The bottom line is this – a husband who will never, ever, engage with you to work on your relationship is not a great husband.  But usually by the time you are reading this blog his lack of engagement is as much a reflection of how the two of you are interacting as anything else.  (I assume you used to interact satisfactorily or you wouldn’t have gotten married.)  It’s neither fair nor realistic to expect him to engage when your agenda is to “fix things”, and specifically, “fix him”.  That’s not a conversation.  That’s forcing him to be a certain way – your way.

I’m not trying to depress you here.  Just the opposite.  I’m trying to provide a positive alternative to hitting your head against the proverbial wall over and over again.

Yes, he has issues.  His anger hurts you and the kids.  He spends money frivolously.  He is not focused on you enough.  He can’t hold down a job….insert your painful issue here.  As long as he feels you are trying to coerce him, he’s not going to make the effort to change.  In fact, if he’s like my husband, he’ll start to work against what you want (subtly) just to prove that he’s independent.

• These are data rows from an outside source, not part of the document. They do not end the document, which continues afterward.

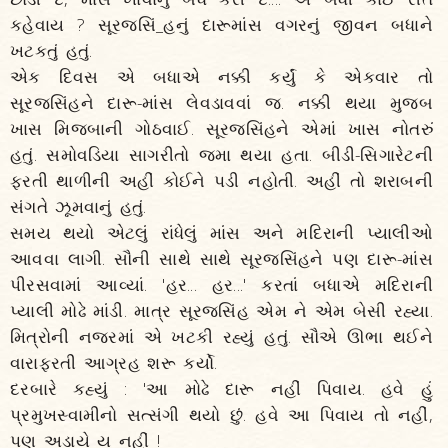
કહેવાય ? સૂરજસિં_હનું દારૂમાંસ વગરનું જીવન બધાને
ખટકતું હતું.
એક દિવસ એ બધાએ નક્કી કર્યું કે એકવાર તો
સૂરજસિંહને દારૂ-માંસ લેવડાવવાં જ. નક્કી થયા મુજબ
ખાસ મિજબાની ગોઠવાઈ. સૂરજસિંહને એમાં ખાસ નોતરું
હતું. સમોવડિયા સાગરીતો જમા થયા હતા. બીડી-સિગારેટની
ફરતી થાળીની અહીં કોઈને પડી નહોતી. અહીં તો શરાબની
સંગતે ઝૂમવાનું હતું.
સમય થયો એટલું રાંધેલું માંસ અને મદિરાની પ્યાલીઓ
આવવા લાગી. સૌની સાથે સાથે સૂરજસિંહને પણ દારૂ-માંસ
પીરસવામાં આવ્યાં. 'હર... હર...' કરતાં બધાએ મદિરાની
પ્યાલી મોઢે માંડી. માત્ર સૂરજસિંહ એમ ને એમ બેસી રહ્યા.
મિત્રોની નજરમાં એ ખટકી રહ્યું હતું. સૌએ ઊભા થઈને
વારાફરતી આગ્રહ શરૂ કર્યો.
દરબારે કહ્યું : 'આ મોઢે દારૂ નહીં પિવાય. હવે હું
પ્રમુખસ્વામીનો સત્સંગી થયો છું. હવે આ પિવાય તો નહીં,
પણ અડાયે ય નહીં !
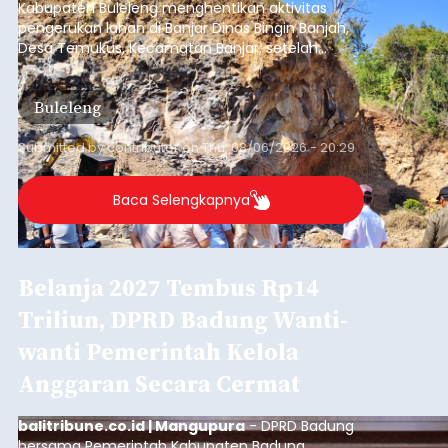
balitribune.co.id | Mangupura
- DPRD Badung
bersama Pemerintah Kabupaten Badung
menyepakati Nota Kesepakatan Kebijakan
Umum APBD (KUA) dan Prioritas Plafon Anggaran
Sementara (PPAS) Tahun Anggaran 2027 dalam
rapat paripurna yang digelar di Gedung DPRD
Badung
Badung, Kamis (6/8/2026).
Submitted by
contributor
on
Thu, 08/06/2026 - 20:27
Baca Selengkapnya
Iklan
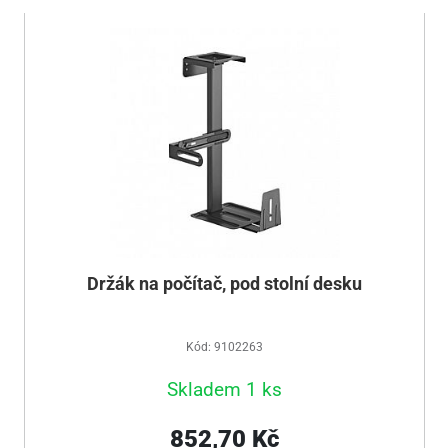
Držák na počítač, pod stolní desku
Kód: 9102263
Skladem 1 ks
852,70 Kč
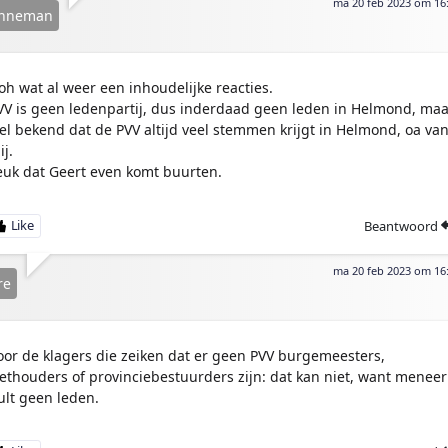
ma 20 feb 2023 om 16
nneman
oh wat al weer een inhoudelijke reacties.
VV is geen ledenpartij, dus inderdaad geen leden in Helmond, maa
el bekend dat de PVV altijd veel stemmen krijgt in Helmond, oa va
j.
euk dat Geert even komt buurten.
Beantwoord
ma 20 feb 2023 om 16
re
oor de klagers die zeiken dat er geen PVV burgemeesters,
ethouders of provinciebestuurders zijn: dat kan niet, want meneer
ult geen leden.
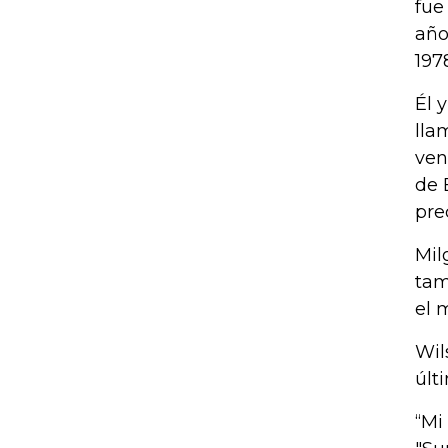
fue
año
197
Él 
lla
ven
de 
pre
Mil
tam
el 
Wil
últ
“Mi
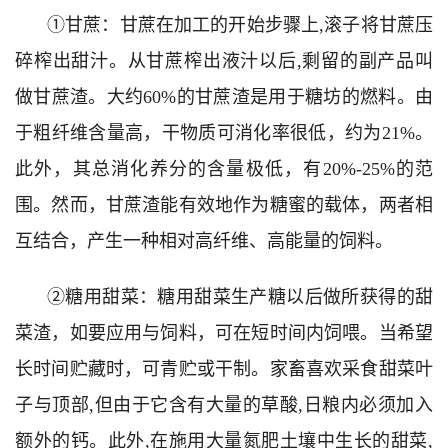
①甘蔗：甘蔗在加工的开始步骤上,滚子将甘蔗压
碎榨出甜汁。从甘蔗榨出液汁以后,剩留的副产品叫
做甘蔗渣。大约60%的甘蔗渣是用于糖坊的燃料。由
于粗纤维含量高，干物质可消化率很低，约为21%。
此外，其总消化养分的含量极低，有20%-25%的范
围。然而，甘蔗渣能有效地作为糖蜜的载体，两者相
互结合，产生一种相对高纤维、高能量的饲料。
②糖用甜菜：糖用甜菜生产糖以后做所获得的甜
菜渣，如要应用与饲料，可在短时间内饲喂。当希望
长时间贮藏时，可青贮或干制。家畜喜欢采食甜菜叶
子与顶部,但由于它含有大量的草酸,日粮内必须加入
额外的钙。此外,在施用大量氮肥土壤中生长的甜菜,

Good relationships are about lots of hard work…but they are also about carrots rather than sticks.  So be your best. If he doesn’t want you when you are at your best, then he doesn’t deserve you in any case.  You want to be your best for your own mental and physical health (which declines when you are in turmoil over not being able to change him).  To be cynical about it –you may as well be the best that you can be now before you get divorced, rather than wait to be forced into it by dating again.  Being thoughtful, kind and caring may not solve your problems, but it sure won’t add to them!  So, if he irritates you, put it aside.  If he is angry, move out of the line of fire.  Provide opportunities to connect in happy ways.  Don’t stop communicating – just don’t insist on a specific solution.  Be humble.  Benefit from what I learned without having to go through the pain first hand.

This will end up a win/win for you.  Either you will stop your own downward spiral that you are currently in with your husband and your husband will move out of his defensive posture and start to engage with you again, or you will find he isn’t able to appreciate the real you and won't respond.  Either way, you are true to yourself and creating your own happiness.  You will be a better place than now.